Each pass is associated with a multi-layer texture that stores its results. Except for the last pass, which always draws to the screen. The texture needs to be multi-layered, since we don't statically know how much texel space we'll need to be assign to it. When traversing the task tree, we gather all required render targets targets, and from there, calling RenderPass::allocate_target for each.

Texture allocation

Texture cache is a part of Render Backend. It stores a set of texture pages that are split depending on the format: A8, RGB8, and RGBA8. There may be more in the future.

When a request is received by the RB to add an image, for example, the set of texture pages with the relevant format is considered by TextureCache::allocate. If we aren't able to fit the data into one of the existing pages, we allocated a new one.
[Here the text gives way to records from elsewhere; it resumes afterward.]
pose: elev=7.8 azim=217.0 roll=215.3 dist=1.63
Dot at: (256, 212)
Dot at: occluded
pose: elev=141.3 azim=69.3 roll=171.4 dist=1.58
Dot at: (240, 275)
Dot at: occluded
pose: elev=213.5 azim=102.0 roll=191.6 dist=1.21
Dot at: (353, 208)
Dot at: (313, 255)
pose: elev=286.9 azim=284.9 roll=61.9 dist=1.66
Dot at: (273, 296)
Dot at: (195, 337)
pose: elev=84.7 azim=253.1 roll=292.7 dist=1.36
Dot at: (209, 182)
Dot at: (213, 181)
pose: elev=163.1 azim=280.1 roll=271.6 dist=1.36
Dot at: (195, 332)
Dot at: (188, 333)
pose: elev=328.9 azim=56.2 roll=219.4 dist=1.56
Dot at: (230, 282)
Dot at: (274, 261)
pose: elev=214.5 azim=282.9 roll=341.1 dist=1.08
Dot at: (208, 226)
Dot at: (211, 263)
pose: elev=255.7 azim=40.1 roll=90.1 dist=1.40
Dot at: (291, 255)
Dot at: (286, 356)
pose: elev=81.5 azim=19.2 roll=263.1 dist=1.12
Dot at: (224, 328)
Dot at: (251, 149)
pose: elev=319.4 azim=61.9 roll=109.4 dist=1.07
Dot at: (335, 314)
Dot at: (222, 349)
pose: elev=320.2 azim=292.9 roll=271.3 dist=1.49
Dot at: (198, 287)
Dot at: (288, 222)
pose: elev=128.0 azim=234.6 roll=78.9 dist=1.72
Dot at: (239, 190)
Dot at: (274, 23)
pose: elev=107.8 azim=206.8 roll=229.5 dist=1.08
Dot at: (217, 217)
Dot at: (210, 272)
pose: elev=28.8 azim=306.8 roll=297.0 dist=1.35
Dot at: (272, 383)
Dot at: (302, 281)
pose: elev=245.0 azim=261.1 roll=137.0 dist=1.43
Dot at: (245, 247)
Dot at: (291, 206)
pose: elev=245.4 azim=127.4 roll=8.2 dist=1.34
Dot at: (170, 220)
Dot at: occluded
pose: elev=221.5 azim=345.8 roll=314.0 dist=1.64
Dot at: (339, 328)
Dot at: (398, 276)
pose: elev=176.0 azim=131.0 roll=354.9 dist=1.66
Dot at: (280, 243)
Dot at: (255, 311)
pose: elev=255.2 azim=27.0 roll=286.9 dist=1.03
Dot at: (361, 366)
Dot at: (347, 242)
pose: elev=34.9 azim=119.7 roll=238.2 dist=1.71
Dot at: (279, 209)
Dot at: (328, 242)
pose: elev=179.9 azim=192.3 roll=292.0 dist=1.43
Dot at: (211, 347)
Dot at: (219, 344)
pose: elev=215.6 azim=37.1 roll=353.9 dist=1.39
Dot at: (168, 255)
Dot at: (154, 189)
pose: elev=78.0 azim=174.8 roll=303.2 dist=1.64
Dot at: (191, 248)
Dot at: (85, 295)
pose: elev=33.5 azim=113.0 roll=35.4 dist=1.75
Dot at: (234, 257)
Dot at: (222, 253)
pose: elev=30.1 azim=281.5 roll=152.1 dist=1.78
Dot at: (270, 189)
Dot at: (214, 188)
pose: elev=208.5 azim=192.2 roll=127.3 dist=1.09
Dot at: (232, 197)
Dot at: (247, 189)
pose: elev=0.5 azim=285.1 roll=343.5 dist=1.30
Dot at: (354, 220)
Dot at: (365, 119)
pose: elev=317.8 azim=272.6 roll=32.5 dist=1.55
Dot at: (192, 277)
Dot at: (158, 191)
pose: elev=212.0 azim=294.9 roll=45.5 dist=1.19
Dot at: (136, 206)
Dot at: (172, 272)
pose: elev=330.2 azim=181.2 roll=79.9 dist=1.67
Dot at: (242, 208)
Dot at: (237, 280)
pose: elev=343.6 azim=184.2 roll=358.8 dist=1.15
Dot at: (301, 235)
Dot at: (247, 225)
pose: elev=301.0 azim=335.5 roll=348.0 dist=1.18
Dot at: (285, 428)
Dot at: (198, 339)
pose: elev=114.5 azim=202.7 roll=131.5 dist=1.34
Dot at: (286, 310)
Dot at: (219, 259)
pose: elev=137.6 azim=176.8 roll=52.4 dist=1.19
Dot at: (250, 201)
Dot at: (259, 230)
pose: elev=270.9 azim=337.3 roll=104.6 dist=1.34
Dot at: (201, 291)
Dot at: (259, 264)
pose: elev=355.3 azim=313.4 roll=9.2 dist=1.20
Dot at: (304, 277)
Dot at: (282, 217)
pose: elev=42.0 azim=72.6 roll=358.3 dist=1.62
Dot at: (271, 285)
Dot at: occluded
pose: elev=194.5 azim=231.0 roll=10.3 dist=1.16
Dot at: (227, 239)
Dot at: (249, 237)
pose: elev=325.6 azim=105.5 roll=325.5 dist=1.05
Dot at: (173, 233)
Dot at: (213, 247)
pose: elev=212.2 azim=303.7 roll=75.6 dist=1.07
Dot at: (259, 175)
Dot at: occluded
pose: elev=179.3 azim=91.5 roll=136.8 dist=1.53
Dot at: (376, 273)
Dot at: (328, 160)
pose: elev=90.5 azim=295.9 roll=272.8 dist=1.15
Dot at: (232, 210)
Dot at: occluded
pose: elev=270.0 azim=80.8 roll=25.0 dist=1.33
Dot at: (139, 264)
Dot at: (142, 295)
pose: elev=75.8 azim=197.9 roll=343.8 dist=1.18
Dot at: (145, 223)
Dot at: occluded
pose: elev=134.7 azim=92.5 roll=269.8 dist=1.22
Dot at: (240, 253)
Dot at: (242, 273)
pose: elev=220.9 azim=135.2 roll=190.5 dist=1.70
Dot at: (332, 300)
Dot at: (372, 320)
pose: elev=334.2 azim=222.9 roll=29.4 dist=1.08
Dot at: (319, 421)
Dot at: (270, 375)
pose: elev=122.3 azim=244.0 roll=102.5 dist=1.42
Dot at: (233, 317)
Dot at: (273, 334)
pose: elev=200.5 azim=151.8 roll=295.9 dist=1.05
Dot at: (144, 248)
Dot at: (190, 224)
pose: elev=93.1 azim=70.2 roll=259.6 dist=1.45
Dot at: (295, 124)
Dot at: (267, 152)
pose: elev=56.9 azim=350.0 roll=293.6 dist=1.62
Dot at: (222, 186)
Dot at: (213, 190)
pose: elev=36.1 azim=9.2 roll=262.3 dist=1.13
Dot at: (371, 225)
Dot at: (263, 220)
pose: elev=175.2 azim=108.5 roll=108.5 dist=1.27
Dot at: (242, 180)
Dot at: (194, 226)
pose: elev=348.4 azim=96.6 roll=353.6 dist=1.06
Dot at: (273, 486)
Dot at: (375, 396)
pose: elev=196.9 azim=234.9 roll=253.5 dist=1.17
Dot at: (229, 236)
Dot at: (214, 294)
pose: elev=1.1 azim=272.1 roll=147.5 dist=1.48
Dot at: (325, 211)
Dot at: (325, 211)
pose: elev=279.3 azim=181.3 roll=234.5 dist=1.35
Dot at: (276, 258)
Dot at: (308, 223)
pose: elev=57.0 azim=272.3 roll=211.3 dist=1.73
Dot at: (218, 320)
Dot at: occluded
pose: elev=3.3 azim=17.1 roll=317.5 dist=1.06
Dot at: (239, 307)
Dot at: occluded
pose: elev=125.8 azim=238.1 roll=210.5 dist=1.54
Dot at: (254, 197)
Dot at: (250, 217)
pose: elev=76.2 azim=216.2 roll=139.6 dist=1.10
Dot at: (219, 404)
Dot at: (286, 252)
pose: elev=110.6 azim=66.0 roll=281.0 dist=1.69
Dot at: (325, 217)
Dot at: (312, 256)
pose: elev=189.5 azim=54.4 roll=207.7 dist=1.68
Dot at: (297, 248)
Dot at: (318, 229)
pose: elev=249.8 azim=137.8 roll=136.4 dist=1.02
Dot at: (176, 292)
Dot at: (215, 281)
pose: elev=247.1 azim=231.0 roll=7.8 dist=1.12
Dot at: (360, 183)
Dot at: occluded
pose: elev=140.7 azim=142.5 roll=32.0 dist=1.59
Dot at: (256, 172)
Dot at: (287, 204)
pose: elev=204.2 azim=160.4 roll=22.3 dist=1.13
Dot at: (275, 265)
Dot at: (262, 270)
Each page serves as a texture atlas holding multiple textures. If a requested texture is too big for even an empty page, it gets split into multiple tiles.

Texture data is stored within the cache as-is. There are no safe borders added from the sides, so any sampling from the texture data needs to take the actual bounds into account and force the pixel shader to avoid sampling outside of the allocated rectangle. Failure to do so will result in the artefacts across the image borders.

One way to prevent sampling outside the bounds is to clamp the texture coordinates to the rectangle half a texel inside the allocated region, while making sure that only lod[0] is getting sampled (e.g. with textureLod). Here is an extract from the image rendering code showing this:

// in VS, having `st0` and `st1` as the original image bounds
vStRect = vec4(min(st0, st1) + half_texel, max(st0, st1) - half_texel);
// in FS, having `st` as the texture coordinate
st = clamp(st, vStRect.xy, vStRect.zw); 

Renderer

Our layers have a fixed size of 1024x1024 (or the screen size, if it's smaller), and after traversing the task tree we can safely allocate the required depth of this layered target.